Nestled between the Pacific Ocean and the Caribbean Sea in Central America, Guatemala prides itself on its deep-rooted history with its most cherished export: coffee beans. Guatemala boasts varying altitudes and microclimates that are perfect for growing coffee, in particular the Arabica Coffee plant, and each region offers its own distinct roast coffee flavours and characteristics.
Today, the country has earned its place as one of the world’s most premier coffee growing regions but how much do you know about the delicious drink in your cup? Read on to learn more about Guatemalan coffee as we journey through the origins, culture and coffee bean varieties from this enchanting part of the world.
History of Guatemalan Coffee
Arabica coffee plants were first brought to Guatemala by Jesuit missionaries in the mid-1700s to be used as ornamental plants in the Jesuit convent. It wasn’t until the 1850s and 1860s that the coffee industry began to develop in Guatemala and the country began growing coffee commercially with the first Guatemalan coffee exports being recorded after 1850.
After suffering a blow to its indigo and cochineal dye export industries, growing coffee played a pivotal role in the development of Guatemala’s economy and by 1880, 90% of Guatemala’s exports were coffee. Today, Guatemala is known around the world for its speciality-grade coffee and its reputation is comparable with the likes of quality Columbian coffee and Brazilian coffee.
What makes Guatemalan coffee so special?
Many factors contribute to the award-winning flavour and characteristics of Guatemalan coffee including the country’s climate, altitude and soil. Guatemala is located in a region between the tropics and subtropics, giving the coffee bean plant its distinctive flavour.
Although the region boasts a selection of coffee bean varieties, Guatemalan coffee is distinctive because of its acidic and fruity flavour. Dependent on the types of coffee beans and region of the coffee growers, Guatemalan coffee has an extraordinarily rich, full body with delicious undertones of chocolate, nuttiness and sweet caramel which are unique to coffee grown in this part of the world.
Coffee Growing Regions
The Antigua coffee region is located near the southern coast of Guatemala. Antigua’s low humidity, rich volcanic soil and temperatures are ideal conditions for growing coffee, in particular the Arabica coffee beans, and contribute to the coffee beans unique flavour profile. Guatemala coffee beans from Antigua are grown in a valley surrounded by three volcanic mountains.

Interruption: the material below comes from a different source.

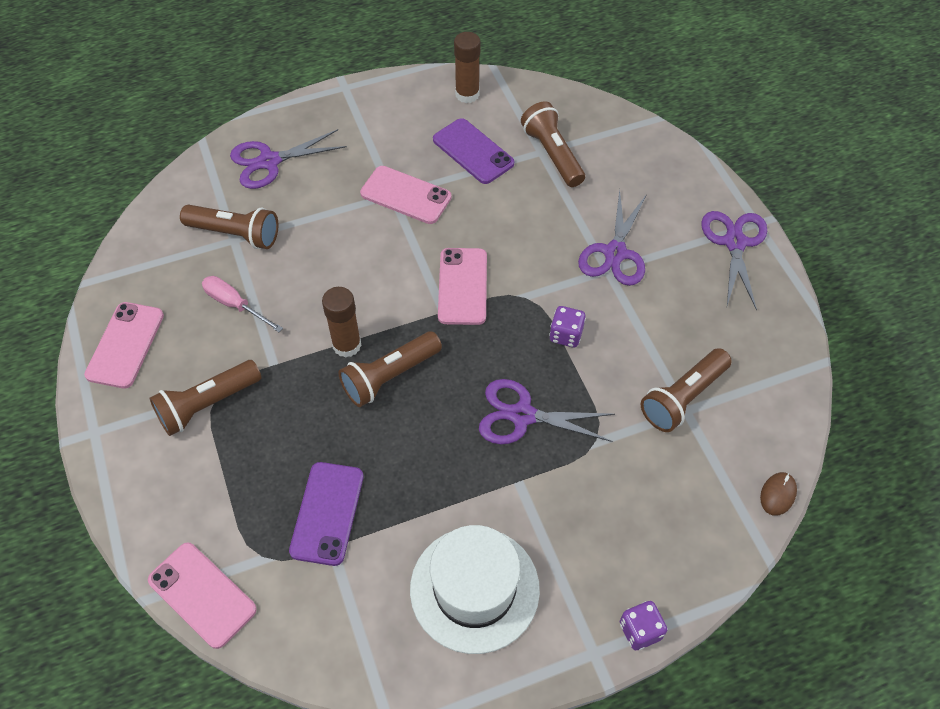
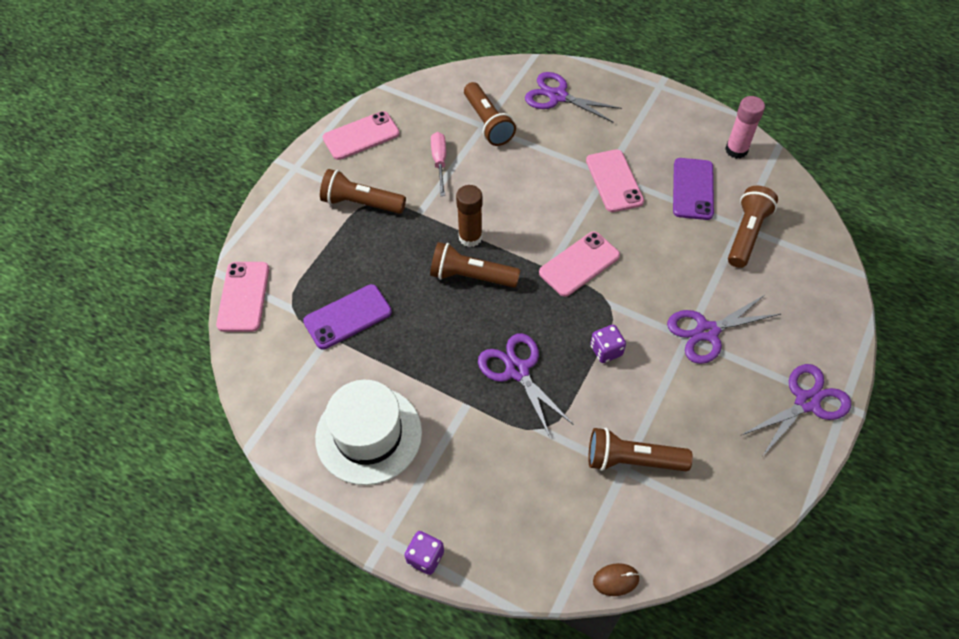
camera: 50 degrees right, 0 degrees up
(467, 94) = (736, 150): brown glue stick -> pink glue stick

Coffee from this region is known for its complex flavour profile providing acidic, smokey and full-bodied characteristics with hints of chocolate and caramel. Unlike other coffee beans from Guatemala, Antigua coffee beans feature a nutty flavour and have a floral, citrus aroma.
Located in the highlands of northern Guatemala, Huehuetenango is the highest and driest coffee cultivation region in the country. The region's warm, dry winds provide protection from frost, allowing growers to cultivate coffee at high elevations.
Huehuetenango Guatemalan coffee beans are known for their fine acidity, full-body and wine-like notes. Guatemalan Huehuetenango coffee beans can often have a tempting buttery and sweet floral aroma. This light roast coffee works best if you’re looking for a fruity brightness in your coffee whereas dark roast coffee will give you a more bitter taste of chocolate.
Cobán is a small city and region in north-central Guatemala. The Cobán region has a unique climate to other Guatamala coffee regions as it benefits from a misty and a rainy season rather than a dry and a rainy season. The name Cobán comes from the Maya Keckchi word meaning “place of clouds.
This tropical climate is perfect for cultivating coffee beans, providing a slightly lighter and softer coffee due to the Arabica coffee plants exposure to the humid environment. A distinct high grown, Guatemalan coffee bean, Cobán coffee is a respected Guatemalan coffee with an excellent body, rich and spicy flavour with light and fruity acidity.
Atitlán is a volcanic coffee region located in south-west Guatemala. Most Atitlán coffee bean plants are grown on the slopes of the three volcanoes that surround the sdhores of Lake Atitlán. Atitlán’s surrounding volcanoes, rich soil and daily winds that stir the cold Lake Atitlán waters have an important impact on the region’s microclimate, making it the ideal environment for growing coffee.
Atitlán coffee beans are recognised internationally for their sweeter tastes and combinations ofc= chocolate, caramel and fruity undertones. Coffee bean plants and coffee varieties cultivated in the Atitlán region are pleasantly aromatic with bright citrus acidity and full body.